Geepers provides a unified interface to access GPS time series data from multiple sources and compare the time series to InSAR line-of-sight (LOS) measurements.
The current available GPS data sources are:
UnrSource: Nevada Geodetic Laboratory (UNR) GPS dataUnrGridSource: Nevada Geodetic Laboratory (UNR) Gridded DataSideshowSource: Jet Propulsion Laboratory (JPL) Sideshow GPS data
All sources implement a common interface through the BaseGpsSource class, making it easy to switch between data providers or combine data from multiple sources.
from geepers.gps_sources import UnrSource
# Create a GPS data source
unr = UnrSource()
# Get station information within a bounding box
stations = unr.stations(bbox=(-120, 35, -115, 40)) # (west, south, east, north)

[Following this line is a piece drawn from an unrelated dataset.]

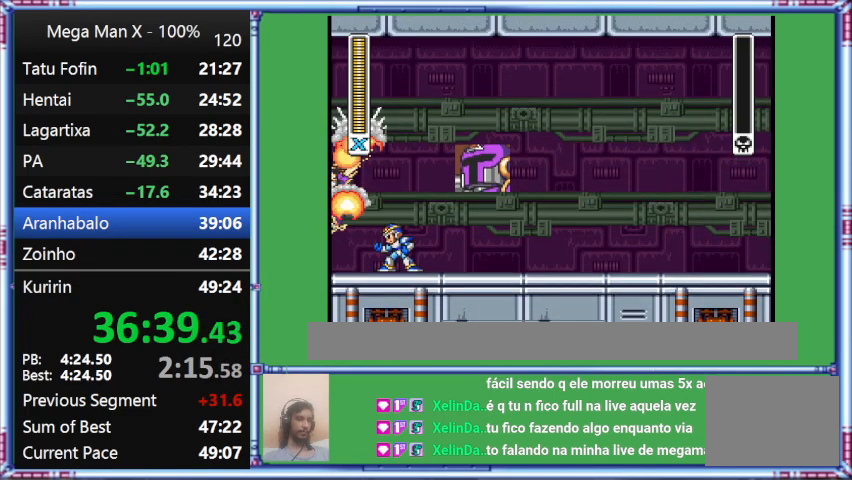
{"buttons": ["Y", "DPAD_RIGHT"], "events": []}
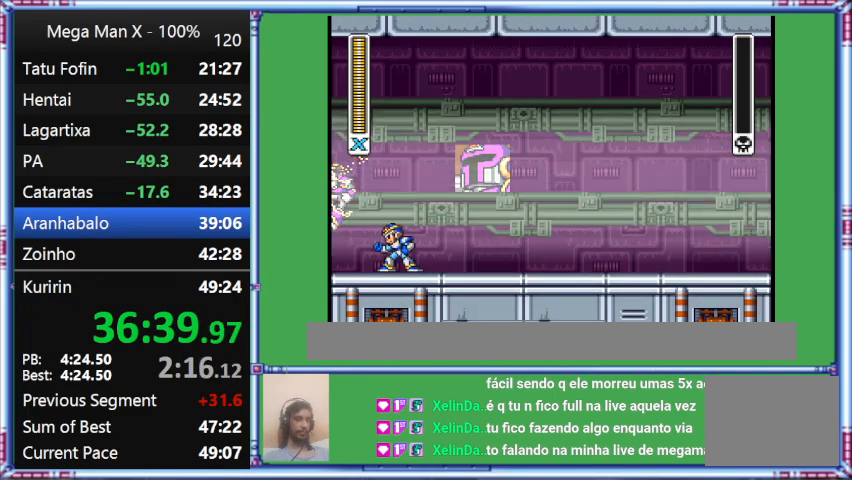
{"buttons": ["Y", "DPAD_RIGHT"], "events": []}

print(f"Found {len(stations)} stations")
print(stations[['name', 'lat', 'lon']].head())
# Load time series data for a specific station
timeseries = unr.timeseries('P123', frame='ENU', zero_by='mean')
print(timeseries.head())
# Load data for many stations into one GeoDataFrame
df_many = unr.timeseries_many(bbox=(-115, 32, -105, 37))

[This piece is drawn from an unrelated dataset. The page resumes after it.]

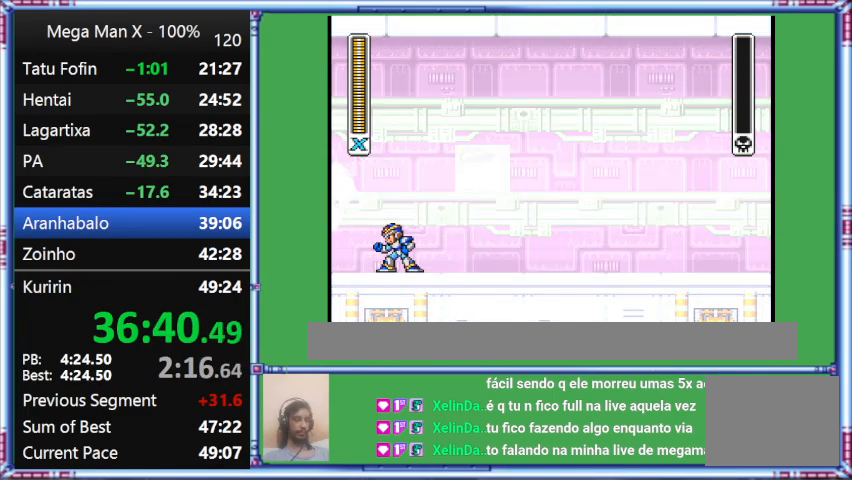
{"buttons": ["Y", "DPAD_RIGHT"], "events": []}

print(df_many.head())The basic InSAR/GNSS comparison workflow is offered by the geepers command line tool.
geepers --los F33039_los_enu.tif --timeseries-files displacement_20160711_*tif --temporal-coherence-files temporal_coherence_*.tif --similarity-files phase_similarity*.tifThe results are saved in the current directory in the GPS folder by default.
(TODO: Example data prep for this)
from geepers.gps_sources import UnrSource, SideshowSource
# Compare data from different sources
unr = UnrSource()
jpl = SideshowSource()
# Get the same station from both sources
station_id = 'P123'
unr_data = unr.timeseries(station_id, frame='ENU')
jpl_data = jpl.timeseries(station_id, frame='ENU')
print(f"UNR: {len(unr_data)} observations")
print(f"JPL: {len(jpl_data)} observations")The UNR source provides access to high-quality GPS time series data from the Nevada Geodetic Laboratory.
from geepers.gps_sources import UnrSource
unr = UnrSource()
# Get all available stations
all_stations = unr.stations()
# Load time series with date filtering
data = unr.timeseries(
'P123',
frame='ENU', # 'ENU' or 'XYZ'
start_date='2020-01-01', # ISO format date
end_date='2023-12-31',
zero_by='mean', # 'mean' or 'start'
download_if_missing=True # Download if not cached
)Data characteristics:
- High spatial coverage
- Both ENU and XYZ coordinate frames
The UNR Grid source provides interpolated GPS velocities on a regular grid, useful for regional studies.
from geepers.gps_sources import UnrGridSource
grid = UnrGridSource()
# Get grid points within a region
grid_points = grid.stations(bbox=(-120, 35, -115, 40))
# Load grid time series (note: different parameters)
data = grid.timeseries(
'000123', # 6-digit grid point ID
frame='ENU', # Only ENU supported
plate='IGS14', # 'NA', 'PA', or 'IGS14'
zero_by='mean'
)Data characteristics:
- Reprocessed data onto a regular hexagonal grid (~10-20 km)
- ENU coordinates only
- Different plate reference frames
- Regional coverage
JPL's Sideshow provides high quality processed GPS time series using the GipsyX software.
from geepers.gps_sources import SideshowSource
jpl = SideshowSource()
# Get all available stations
stations = jpl.stations()
# Load time series for a specific station
data = jpl.timeseries(
'AB01',
frame='ENU',
start_date='2010-01-01',
end_date='2020-12-31'
)Data characteristics:
- Reprocessed for consistency
- High precision
from geepers.gps_sources import UnrSource
import matplotlib.pyplot as plt
# Define study region (e.g., Southern California)
bbox = (-121, 34, -117, 36) # (west, south, east, north)
# Get GPS stations in the region
unr = UnrSource()
stations = unr.stations(bbox=bbox)
print(f"Found {len(stations)} stations in California")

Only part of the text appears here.